The vinyl windows for your new pole building are delivered and upon inspecting them you find small square holes on the exterior frames of them.
While the first thought may be, “Won’t those little holes let cold air in (or warm air out), the reality is these are the window’s weep holes. They are designed and placed to drain water out of the window frame, while preventing airflow into your new pole building.
As a college sophomore, at Bozeman’s Montana State University, I took Professor Denny Lee’s Physics class. Now Denny was quite the showman. On the first day of class – in a huge lecture hall filled with hundreds of eager students, he offered an A in the class to anyone who could explain how gravity works.
Hands popped up everywhere, answers and theories were flowing like hot air balloons in Albuquerque – and Denny shot them all down.
After we all gave up, Denny gave us the answer, “The Earth sucks”.
Well gravity (the Earth sucking) causes water to flow downhill. Most vinyl windows are manufactured from the same extrusion on all four sides (extrusion being the technical name for the lineal vinyl piece which is cut into sections and welded together to make the window frame.

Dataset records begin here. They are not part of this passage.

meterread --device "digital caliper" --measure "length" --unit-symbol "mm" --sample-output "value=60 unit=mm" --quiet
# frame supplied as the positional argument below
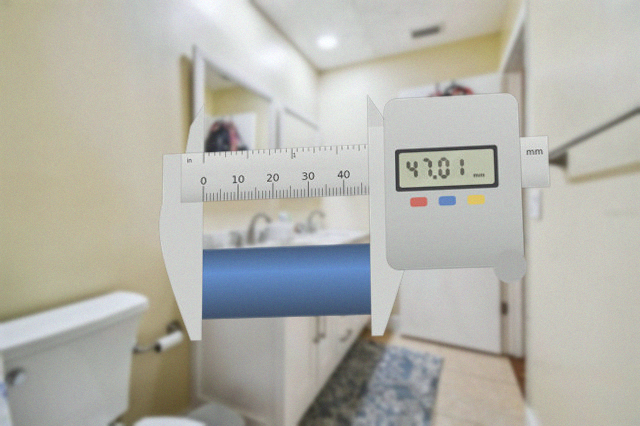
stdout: value=47.01 unit=mm
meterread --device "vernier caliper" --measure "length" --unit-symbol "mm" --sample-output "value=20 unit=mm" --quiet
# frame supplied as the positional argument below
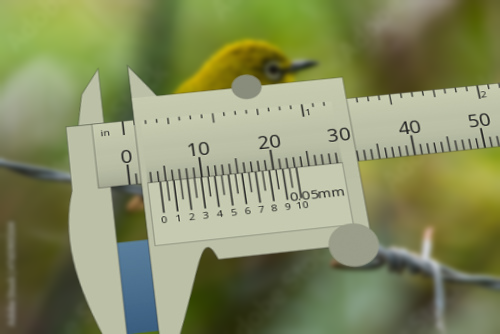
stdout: value=4.2 unit=mm
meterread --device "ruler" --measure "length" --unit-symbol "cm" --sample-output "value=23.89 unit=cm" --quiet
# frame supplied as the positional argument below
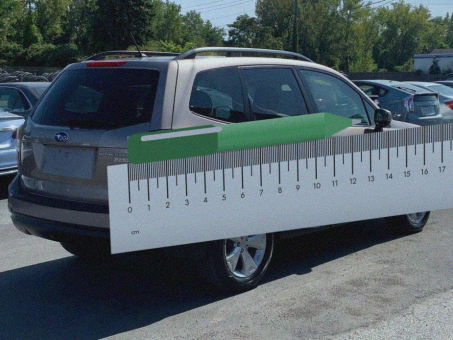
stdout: value=12.5 unit=cm
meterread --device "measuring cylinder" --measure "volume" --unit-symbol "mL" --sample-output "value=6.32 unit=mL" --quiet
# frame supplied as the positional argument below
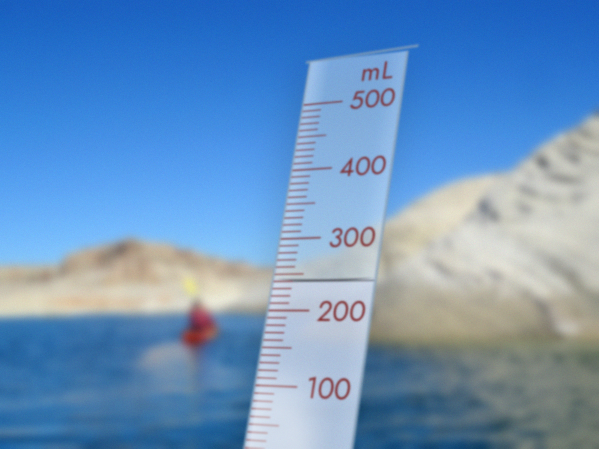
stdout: value=240 unit=mL
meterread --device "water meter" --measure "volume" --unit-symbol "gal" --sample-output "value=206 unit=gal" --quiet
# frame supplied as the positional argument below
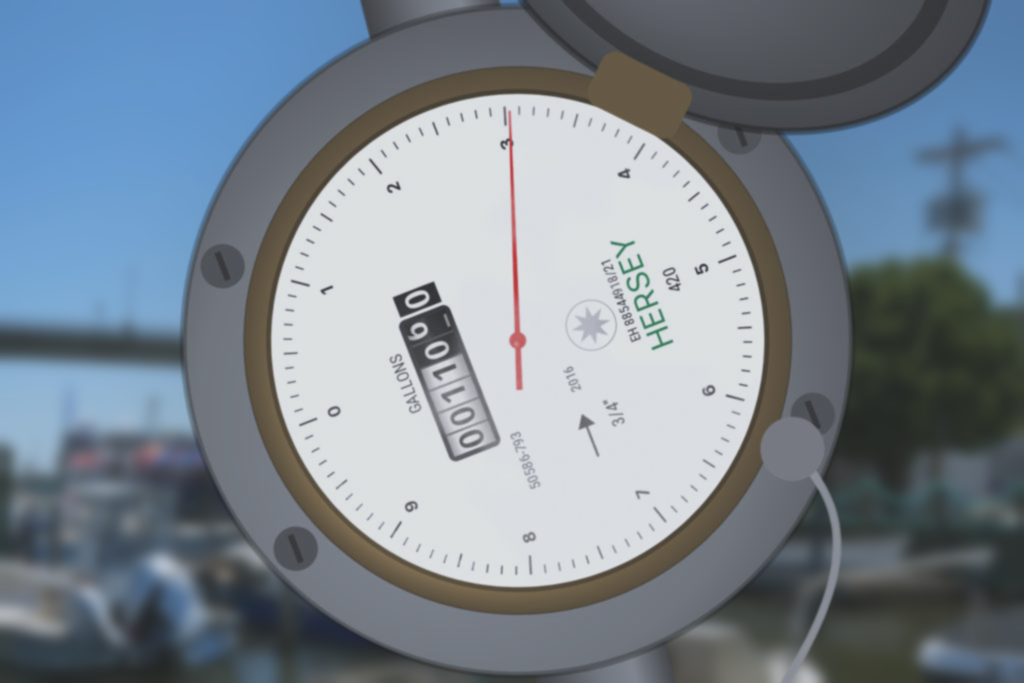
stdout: value=11063.0 unit=gal
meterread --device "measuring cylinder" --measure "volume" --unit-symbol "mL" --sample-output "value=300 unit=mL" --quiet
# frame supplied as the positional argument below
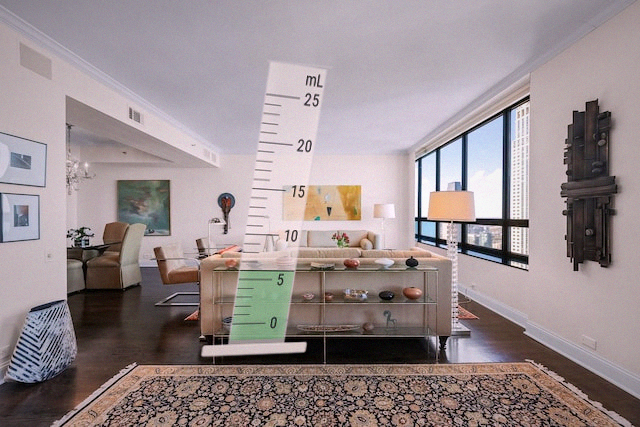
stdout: value=6 unit=mL
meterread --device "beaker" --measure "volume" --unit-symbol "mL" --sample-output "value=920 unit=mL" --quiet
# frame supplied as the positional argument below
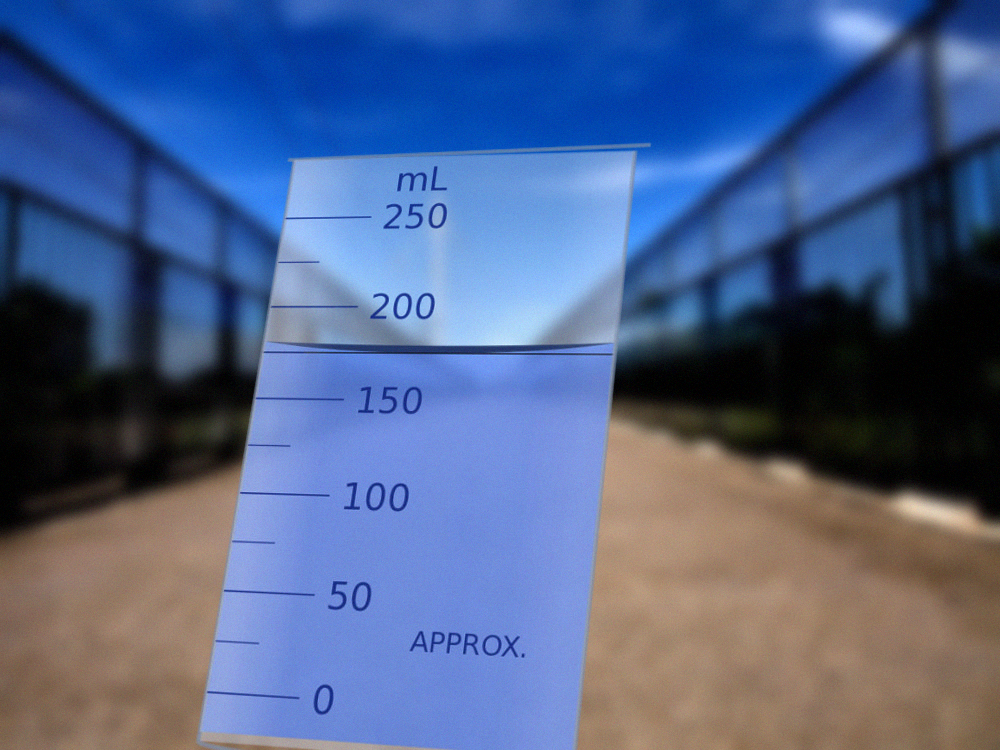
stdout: value=175 unit=mL
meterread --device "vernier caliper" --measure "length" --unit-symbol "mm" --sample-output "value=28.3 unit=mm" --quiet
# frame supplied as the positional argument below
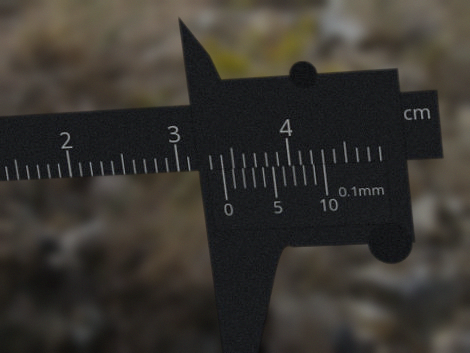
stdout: value=34.0 unit=mm
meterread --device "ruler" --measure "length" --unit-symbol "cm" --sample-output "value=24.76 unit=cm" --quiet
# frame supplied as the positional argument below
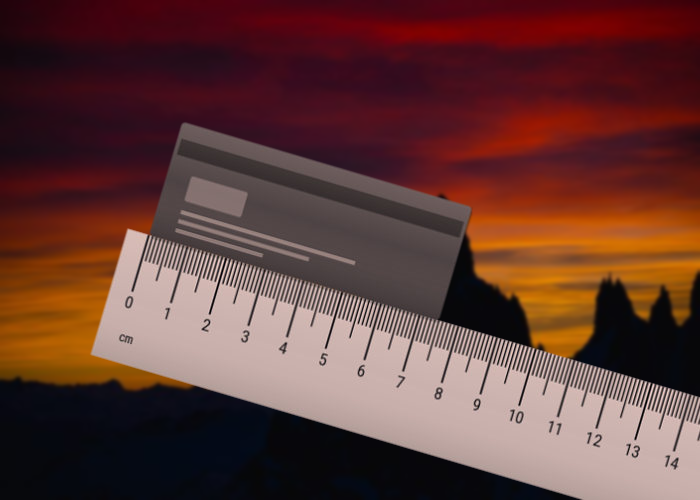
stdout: value=7.5 unit=cm
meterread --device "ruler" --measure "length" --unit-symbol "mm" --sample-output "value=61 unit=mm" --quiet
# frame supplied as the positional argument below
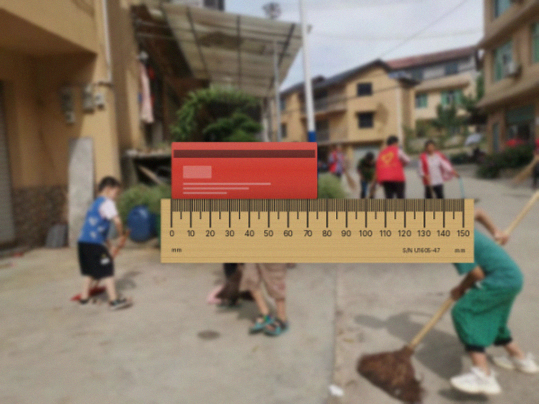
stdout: value=75 unit=mm
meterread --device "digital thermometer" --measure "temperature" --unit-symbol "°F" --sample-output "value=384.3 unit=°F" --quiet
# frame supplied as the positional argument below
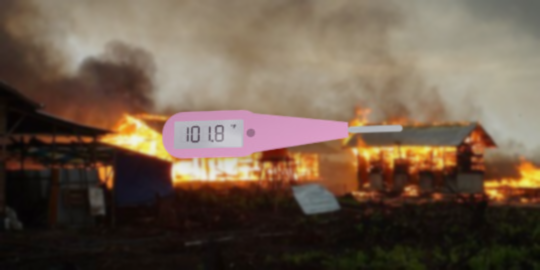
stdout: value=101.8 unit=°F
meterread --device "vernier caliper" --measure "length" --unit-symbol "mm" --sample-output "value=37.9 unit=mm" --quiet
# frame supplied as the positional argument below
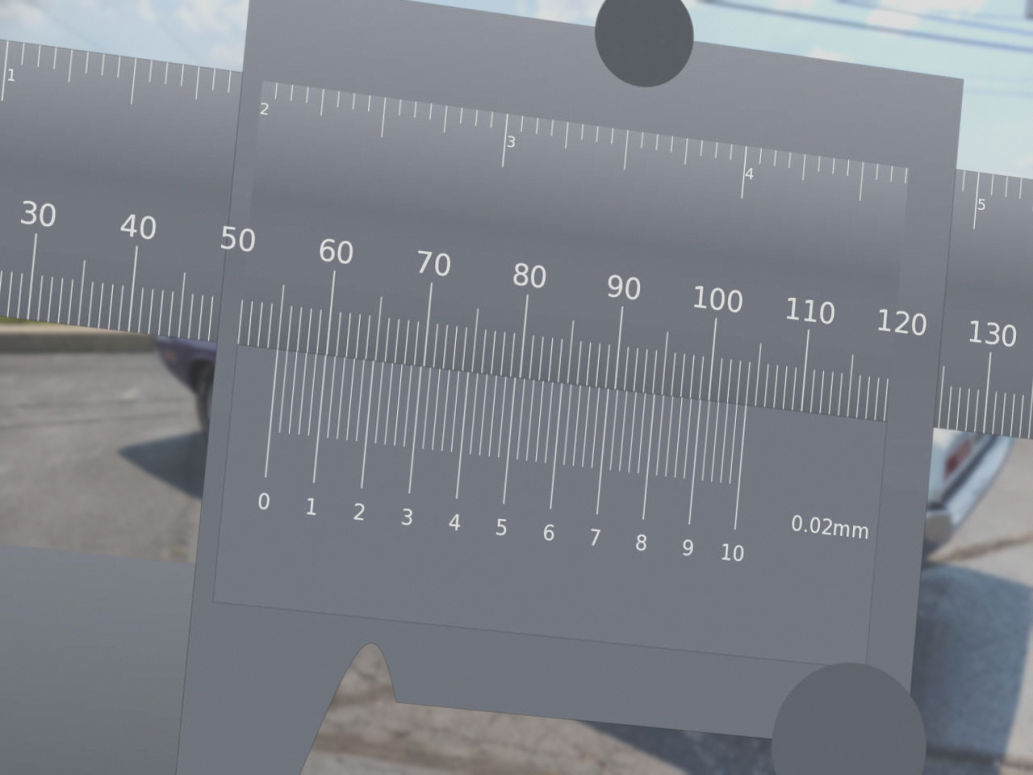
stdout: value=55.0 unit=mm
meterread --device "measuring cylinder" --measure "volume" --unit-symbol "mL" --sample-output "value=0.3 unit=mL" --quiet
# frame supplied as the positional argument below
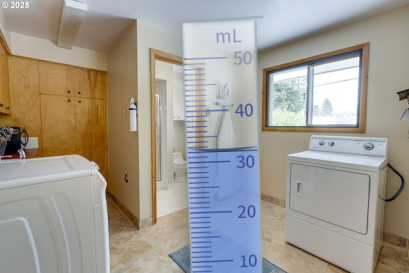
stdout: value=32 unit=mL
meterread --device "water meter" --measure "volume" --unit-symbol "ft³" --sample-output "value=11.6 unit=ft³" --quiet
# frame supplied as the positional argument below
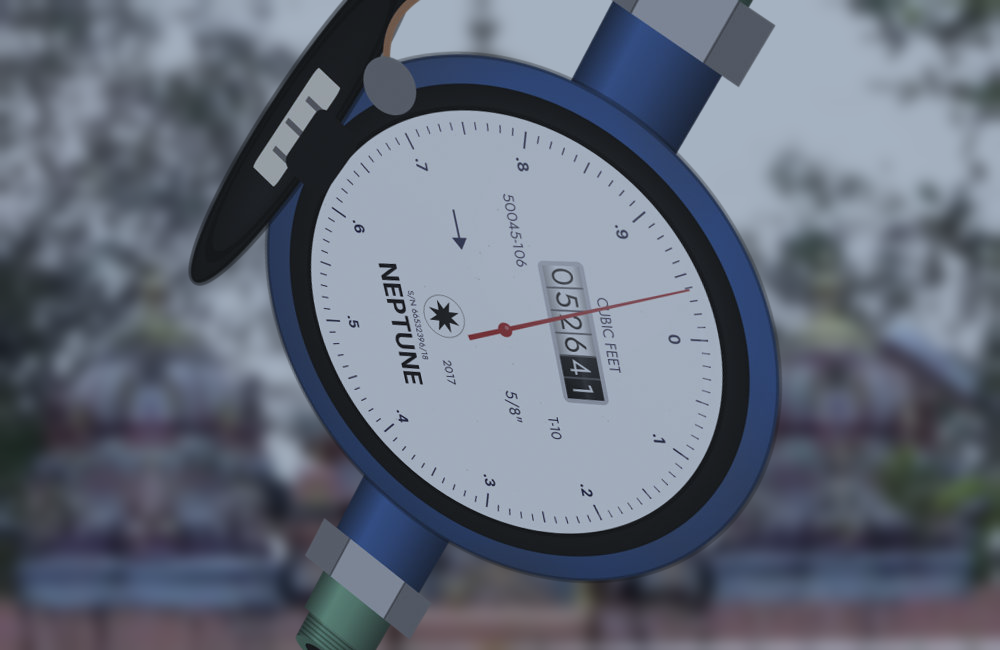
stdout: value=52640.96 unit=ft³
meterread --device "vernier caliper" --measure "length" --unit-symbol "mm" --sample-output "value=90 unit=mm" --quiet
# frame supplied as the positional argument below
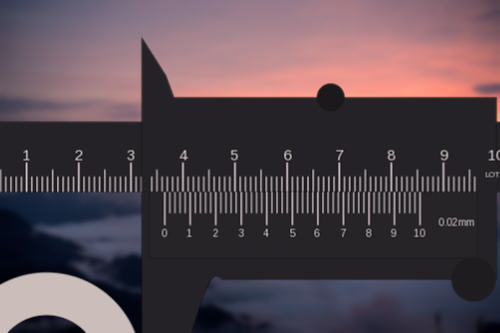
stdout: value=36.5 unit=mm
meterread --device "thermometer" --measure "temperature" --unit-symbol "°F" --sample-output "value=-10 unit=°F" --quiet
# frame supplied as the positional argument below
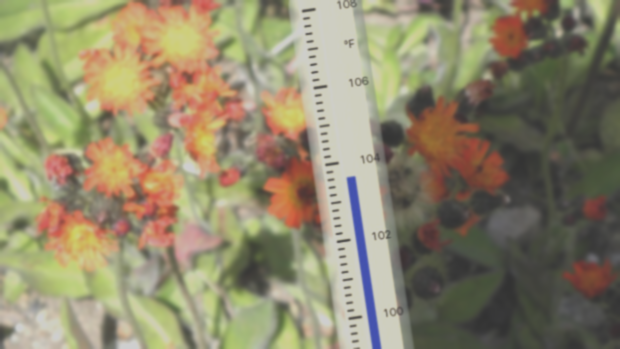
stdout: value=103.6 unit=°F
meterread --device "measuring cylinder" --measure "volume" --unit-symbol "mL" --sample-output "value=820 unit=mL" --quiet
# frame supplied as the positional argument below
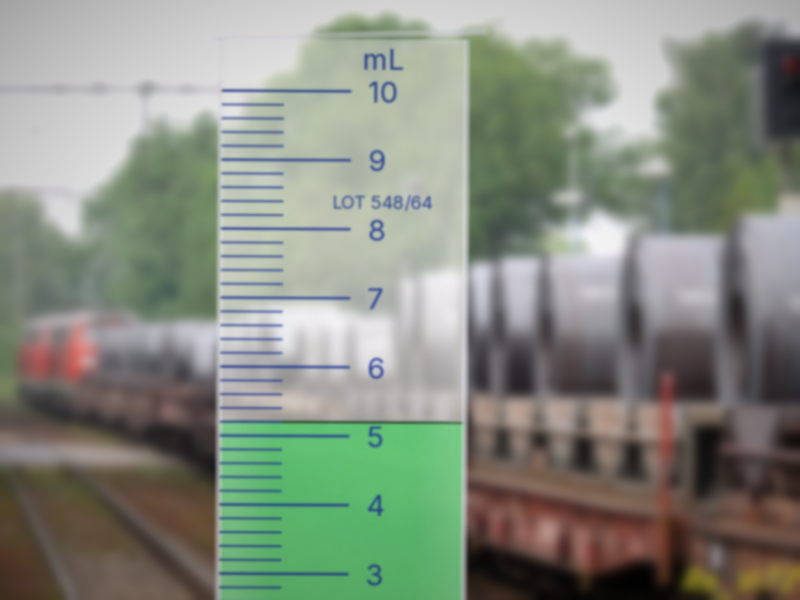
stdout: value=5.2 unit=mL
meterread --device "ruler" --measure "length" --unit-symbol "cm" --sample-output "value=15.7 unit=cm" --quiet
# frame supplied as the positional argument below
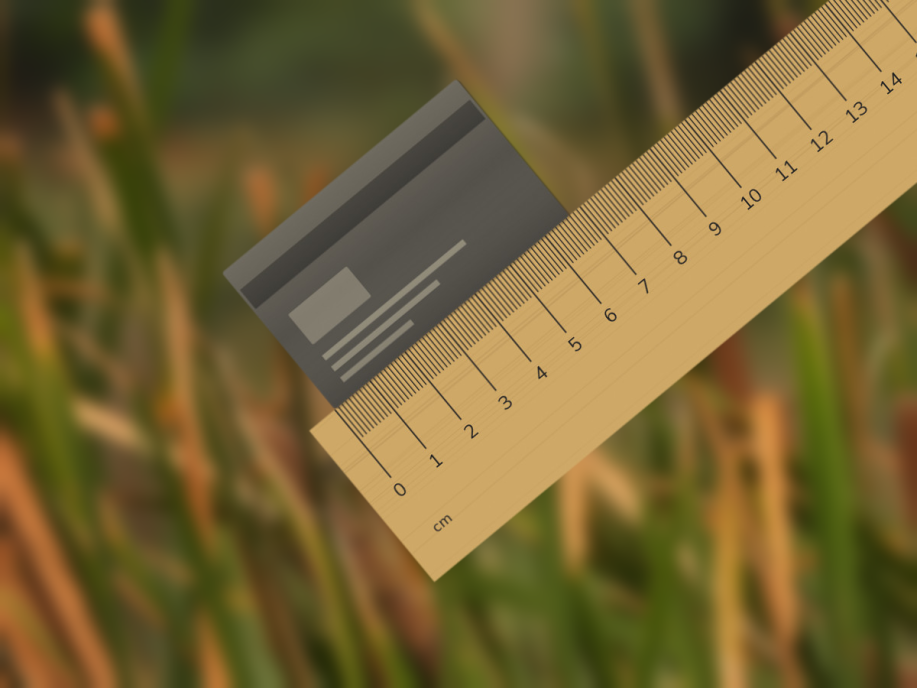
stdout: value=6.7 unit=cm
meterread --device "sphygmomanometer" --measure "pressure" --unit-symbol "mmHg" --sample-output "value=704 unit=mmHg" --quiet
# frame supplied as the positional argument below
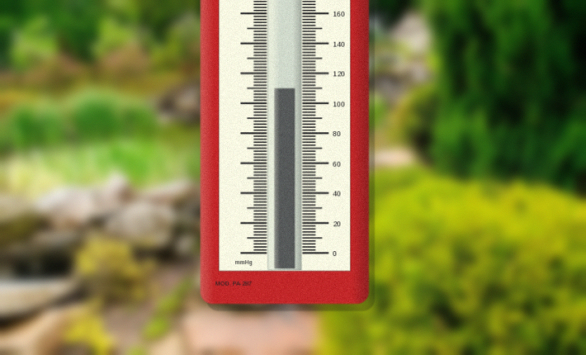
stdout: value=110 unit=mmHg
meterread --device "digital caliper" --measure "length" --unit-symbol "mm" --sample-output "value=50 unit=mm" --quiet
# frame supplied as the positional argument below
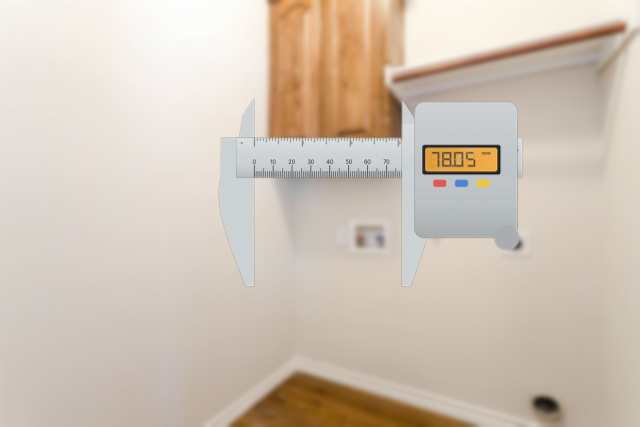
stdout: value=78.05 unit=mm
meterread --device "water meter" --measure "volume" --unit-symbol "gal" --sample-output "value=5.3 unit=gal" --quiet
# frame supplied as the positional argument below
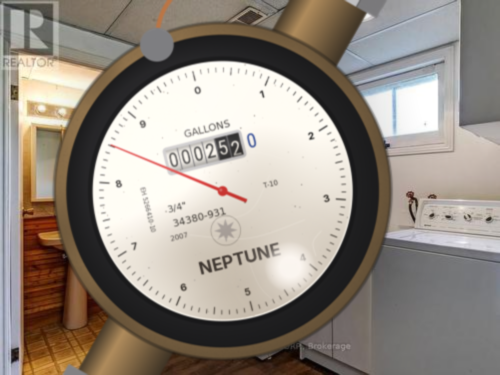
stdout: value=2518.5 unit=gal
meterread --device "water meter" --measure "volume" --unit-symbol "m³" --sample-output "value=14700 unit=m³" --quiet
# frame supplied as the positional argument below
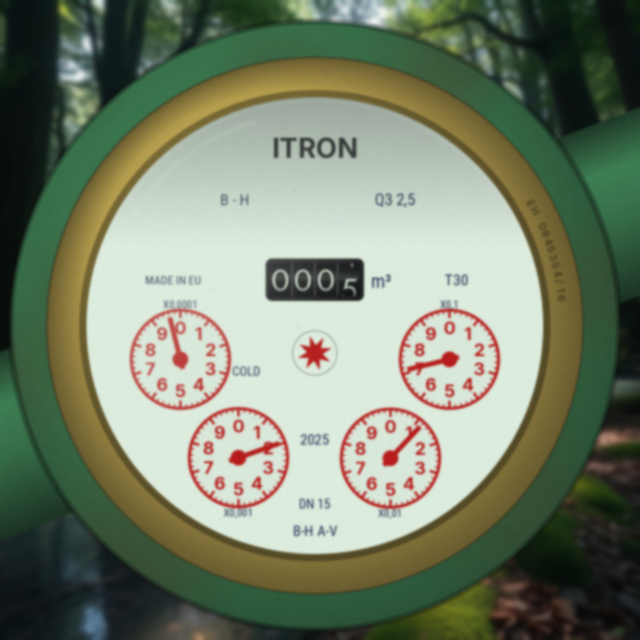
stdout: value=4.7119 unit=m³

So how is it the windows need weep holes?
The sill is the exact same-shaped extrusion as the jambs, which means the window tracks which hold the sash when in the vertical position of the frame will collect and hold water when functioning as the sill in the bottom horizontal position of the frame. Weep holes allow this water to drain.
So, if there are holes to drain the water out, won’t they also allow wind to come in?
Vinyl window manufacturers have anticipated these concerns and have solved the problem in a variety of ways:
Little doors or flaps are inserted to cover the weep holes. They open outward when water is exiting the window and close to prevent wind pushing against them to get into the window.
The extrusions are filled with a network of compartments designed primarily to give added strength to the frame, but these chambers also act as baffles against the incoming air, preventing it from entering your pole building.
And last, but not least, the exterior weep holes which drain the water out of the window are not aligned with the interior weep holes; thus, they block direct air flow into the window.
Most horizontal sliding windows have weep holes, as do most single or double hung windows. Weep holes on sliding windows can be seen in the sill track. They are under both the sliding and operating sash, as well as the screen. Vinyl patio doors may have weep holes also; some are on both the top and bottom, but this is only so the door can be rotated during installation to reverse its operation.
Care is necessary to assure access to weep holes is kept clear. No caulking or exterior sidings should be allowed to cover the holes. The opening should always be kept clean.
Check regularly for dirt, dead bugs, leaves and pine needles which can block drainage. Remove debris promptly to prevent water from backing up into your pole building and causing damage.
Keeping vinyl window weep holes clean means never having to shed a tear about water or wind infiltrating through vinyl window frames.